A deke is an action that involves the puck carrier faking a move in one direction and then taking the puck in another direction. Dekes are commonly used to move the puck past defenders or to score on goalies. Deke is a short form of decoy.
Quickies …
Did you know …
that the New York Rangers’ Andy Bathgate was the right winger who drilled a puck into Montreal Canadiens goalie Jacques Plante’s face on November 1, 1959, causing the superstar netminder to don a face mask, an action that changed forever the way goalies played the game?
What is a power play in hockey?
A power play occurs in hockey when a team, because of penalties to the opposition, has more players on the ice than the other team. The numerical advantage enjoyed by the team on the power play affords it a good opportunity to score. Most teams dedicate much time to practising their power plays. The secret of a good power play is the ability to control the puck in the attacking zone until it can be moved into position for a shot. In the NHL, power plays are successful about 15 to 18 percent of the time.

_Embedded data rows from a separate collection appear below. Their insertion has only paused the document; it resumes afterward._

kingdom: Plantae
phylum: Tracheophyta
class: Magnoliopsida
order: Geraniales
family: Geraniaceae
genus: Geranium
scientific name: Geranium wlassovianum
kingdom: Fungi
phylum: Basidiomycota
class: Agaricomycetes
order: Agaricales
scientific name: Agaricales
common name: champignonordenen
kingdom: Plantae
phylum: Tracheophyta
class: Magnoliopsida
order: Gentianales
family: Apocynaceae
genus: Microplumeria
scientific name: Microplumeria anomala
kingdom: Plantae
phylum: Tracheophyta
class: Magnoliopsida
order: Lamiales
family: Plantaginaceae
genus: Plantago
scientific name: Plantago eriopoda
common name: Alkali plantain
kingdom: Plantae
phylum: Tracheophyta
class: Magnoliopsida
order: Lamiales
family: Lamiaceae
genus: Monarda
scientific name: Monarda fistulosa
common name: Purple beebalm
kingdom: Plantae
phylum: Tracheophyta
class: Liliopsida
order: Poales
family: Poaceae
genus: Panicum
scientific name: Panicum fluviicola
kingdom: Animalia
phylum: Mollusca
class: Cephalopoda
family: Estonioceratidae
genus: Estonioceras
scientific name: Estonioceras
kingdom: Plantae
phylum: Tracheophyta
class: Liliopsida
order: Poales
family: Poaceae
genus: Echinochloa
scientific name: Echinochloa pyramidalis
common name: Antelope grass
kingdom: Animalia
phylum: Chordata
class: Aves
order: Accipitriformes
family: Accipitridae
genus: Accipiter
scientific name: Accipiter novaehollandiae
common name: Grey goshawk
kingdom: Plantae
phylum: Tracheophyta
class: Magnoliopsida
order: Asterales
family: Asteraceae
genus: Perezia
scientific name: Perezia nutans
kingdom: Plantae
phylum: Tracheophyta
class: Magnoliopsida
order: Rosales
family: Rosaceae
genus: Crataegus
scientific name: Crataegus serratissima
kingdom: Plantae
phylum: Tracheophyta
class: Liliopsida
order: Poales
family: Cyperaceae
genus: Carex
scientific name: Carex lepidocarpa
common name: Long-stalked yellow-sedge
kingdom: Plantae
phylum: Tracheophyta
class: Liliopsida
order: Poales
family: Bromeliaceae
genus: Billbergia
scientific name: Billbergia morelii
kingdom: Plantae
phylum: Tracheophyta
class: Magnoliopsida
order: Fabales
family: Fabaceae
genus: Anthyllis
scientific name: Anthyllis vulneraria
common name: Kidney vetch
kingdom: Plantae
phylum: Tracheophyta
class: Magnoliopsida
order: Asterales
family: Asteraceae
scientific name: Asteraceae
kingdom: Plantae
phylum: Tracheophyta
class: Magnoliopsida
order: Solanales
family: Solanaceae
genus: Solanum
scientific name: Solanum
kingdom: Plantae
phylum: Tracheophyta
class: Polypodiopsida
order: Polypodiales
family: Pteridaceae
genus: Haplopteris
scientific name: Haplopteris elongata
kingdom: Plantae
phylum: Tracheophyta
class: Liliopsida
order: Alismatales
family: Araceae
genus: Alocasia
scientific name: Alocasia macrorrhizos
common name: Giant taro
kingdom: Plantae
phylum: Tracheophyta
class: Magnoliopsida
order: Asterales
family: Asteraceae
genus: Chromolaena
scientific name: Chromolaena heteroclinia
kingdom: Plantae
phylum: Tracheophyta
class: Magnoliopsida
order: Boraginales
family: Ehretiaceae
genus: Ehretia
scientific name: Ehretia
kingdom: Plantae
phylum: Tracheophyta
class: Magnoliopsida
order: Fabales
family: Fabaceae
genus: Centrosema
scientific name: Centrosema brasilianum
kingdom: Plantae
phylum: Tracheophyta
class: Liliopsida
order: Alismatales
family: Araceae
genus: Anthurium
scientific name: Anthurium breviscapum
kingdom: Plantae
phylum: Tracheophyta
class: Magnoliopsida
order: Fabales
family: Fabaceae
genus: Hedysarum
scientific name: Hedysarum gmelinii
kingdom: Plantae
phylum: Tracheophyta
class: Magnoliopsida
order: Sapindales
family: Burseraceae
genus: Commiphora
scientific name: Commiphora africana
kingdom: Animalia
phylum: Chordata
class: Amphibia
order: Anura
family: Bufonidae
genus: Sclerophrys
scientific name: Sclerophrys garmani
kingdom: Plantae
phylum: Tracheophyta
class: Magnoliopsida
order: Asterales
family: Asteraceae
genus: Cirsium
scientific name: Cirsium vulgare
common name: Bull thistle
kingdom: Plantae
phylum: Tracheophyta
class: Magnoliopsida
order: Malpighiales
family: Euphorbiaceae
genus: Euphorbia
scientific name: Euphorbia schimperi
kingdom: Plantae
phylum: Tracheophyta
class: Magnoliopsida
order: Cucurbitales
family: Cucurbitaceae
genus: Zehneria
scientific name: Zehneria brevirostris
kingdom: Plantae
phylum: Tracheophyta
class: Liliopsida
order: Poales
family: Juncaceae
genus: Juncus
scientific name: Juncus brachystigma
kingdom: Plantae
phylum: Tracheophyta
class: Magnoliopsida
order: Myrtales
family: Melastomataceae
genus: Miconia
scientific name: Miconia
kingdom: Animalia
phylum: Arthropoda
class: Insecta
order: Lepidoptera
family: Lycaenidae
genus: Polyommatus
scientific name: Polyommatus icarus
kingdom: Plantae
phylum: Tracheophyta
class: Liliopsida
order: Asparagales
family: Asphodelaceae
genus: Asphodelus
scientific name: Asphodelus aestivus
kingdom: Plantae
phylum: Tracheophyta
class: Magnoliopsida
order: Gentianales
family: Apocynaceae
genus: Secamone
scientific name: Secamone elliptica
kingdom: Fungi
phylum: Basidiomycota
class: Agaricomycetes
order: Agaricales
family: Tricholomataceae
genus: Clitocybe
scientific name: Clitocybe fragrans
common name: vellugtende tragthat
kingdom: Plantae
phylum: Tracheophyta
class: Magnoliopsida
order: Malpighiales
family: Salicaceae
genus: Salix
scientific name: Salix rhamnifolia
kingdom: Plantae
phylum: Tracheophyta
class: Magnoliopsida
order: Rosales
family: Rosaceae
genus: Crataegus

How does an offside occur in hockey?
An offside infraction occurs when an attacking player crosses the opponent’s blueline ahead of the puck. The offside is hockey’s most commonly called infraction and is intended to prevent a player from camping out in the attacking zone without the puck. The position of the player’s skates, not the stick, determines an offside. For the player to be offside, both skates must be completely over the blueline when the puck fully crosses it. After an offside is called, a faceoff occurs outside the blueline where the infraction took place. Until the 2005–06 season a two-line pass (crossing the centre redline and the opponent’s blueline) to a teammate was also considered an offside. However, the NHL legalized such passes, hoping they would open up the game, create more breakaways, and lead to more frequent scoring chances. Critics of the rule change, though, feel that the opposite has occurred and that the lack of a viable redline promotes greater use of the neutral-zone trap and more defensive hockey. A delayed offside occurs when an attacking player has preceded the puck across his opponent’s blueline and is offside but the defensive team takes possession of the puck at or near the blueline. Play is allowed to continue as the defensive team moves the puck out of its zone (and, therefore, nullifies the offside), or if an attacking player touches the puck inside the blueline.